The public, including the political opposition, has been lukewarm toward the allegations made by the TNTrio.

Last December, Robredo said they had a team of lawyers and a team of computer experts to examine allegations of cheating and these teams “did not see anything.” No election protest was filed in order not to give false hopes to her supporters, she said.

The outcome of the polls was not at all a surprise to supporters of the Marcos-Duterte Uniteam and some political analysts, who pointed to the last pre-election survey by Pulse Asia less than a month before the polls indicating a landslide win for the team. 

Survey respondents were asked to “elect” their candidates using a mock ballot. The survey showed Marcos “winning” with 56% of the votes, trouncing Robredo’s 23%. Duterte got 55% against former senator Vicente Sotto III (18%) and Pangilinan (16%).

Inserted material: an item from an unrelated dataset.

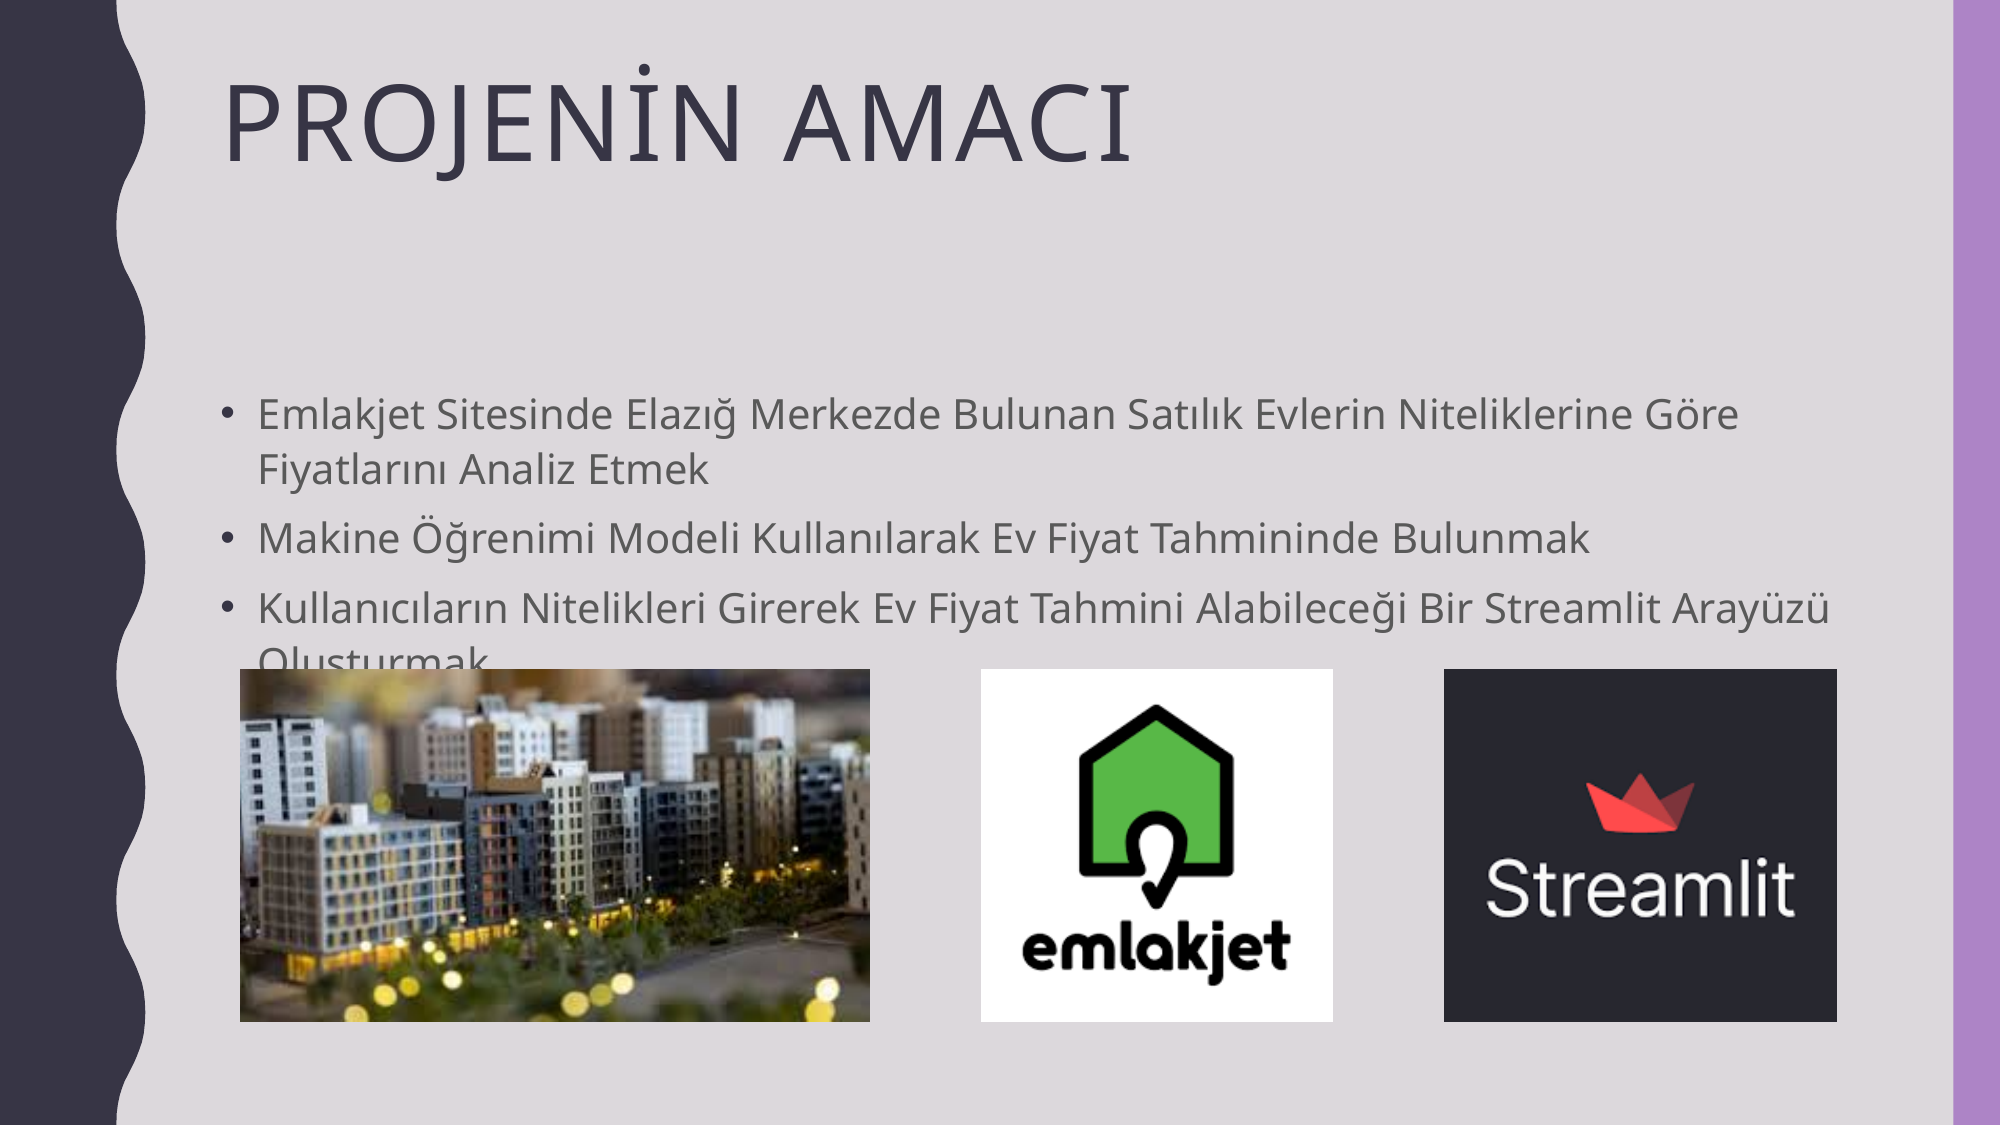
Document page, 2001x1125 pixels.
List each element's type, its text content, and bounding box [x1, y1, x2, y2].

In addition to the fastest vote count in the first hour, the 2022 elections also produced two other records. It was the first time that a vice presidential candidate got more votes than the president and the first time that the president got more votes than the top senator (Robin Padilla).

‘Uncanny consistency’

The Center for People Empowerment and Governance (Cenpeg), a nonprofit that looks into public policies, noted the “uncanny consistency” between the surveys and the final votes.

Excluding allegations of election fraud, Cenpeg cited the impact of six factors to help explain the vote results, namely: 1) political bailiwicks as base for national candidates worked in favor of Marcos and Duterte; 2) former president Rodrigo Duterte’s continued high survey ratings translated into votes for his daughter and Marcos; 3) a divided opposition was unable to “mount a more focused challenge” to the Marcos-Duterte team; 4) the systematic campaign of “disinformation and historical revisionism” resulted in voters embracing the “rebranding” of the Marcoses; 5) the “huge” financial resources available to the Marcos-Duterte team; and 6) problems related to the AES as managed by the Comelec and Smartmatic in which results of the vote could not be confirmed conclusively.

Cenpeg itself was “incredulous” about the final results showing that Robredo gained only a “4% measly” increase in the number of votes she received when she defeated Marcos in the 2016 vice presidential election, and that her rival added a whopping 124% more votes than what he got in their first encounter at the polls.

Yes and No

Asked whether he agrees with assertions by politicians and political analysts that there really was no cheating because the election results confirmed the surveys and the surveys were reliable predictions of the outcome of the vote, Lagman said: “Yes and no.”

“Because,” he said, “cheating does not only happen during elections. It can happen even before. Disinformation is a form of cheating since you are telling the public wrong information.”

“It was very well done,” he added. “It was like nothing left to chance … And then, of course, they started like 10 years before the 2022 elections. It was not done overnight.”

Rio said “we are on our own” at this point in the campaign to expose the supposed election rigging. “If politicians want to support us, its okay, but we are not pulling them in.”

Ysaac said it was not up to their group to determine what would happen next as a consequence of their exposè.

“I was asked, ‘What’s your ending?’ I said, ‘You decide.’ We have no political ambitions. After this, we are done. Once we are done, it’s over. Change whatever change the people want,” Ysaac said.

Fernandez said they only wanted to show that the election process was fraudulent and that the country should junk the current AES, cut ties with Smartmatic and adopt a hybrid election system, as Lagman had long proposed. The proposal simplifies the ballot, holds a manual count at the precinct, and transmits and consolidates votes electronically.

“We are simply for the truth. We are not saying that Leni won or that BBM lost,” he said.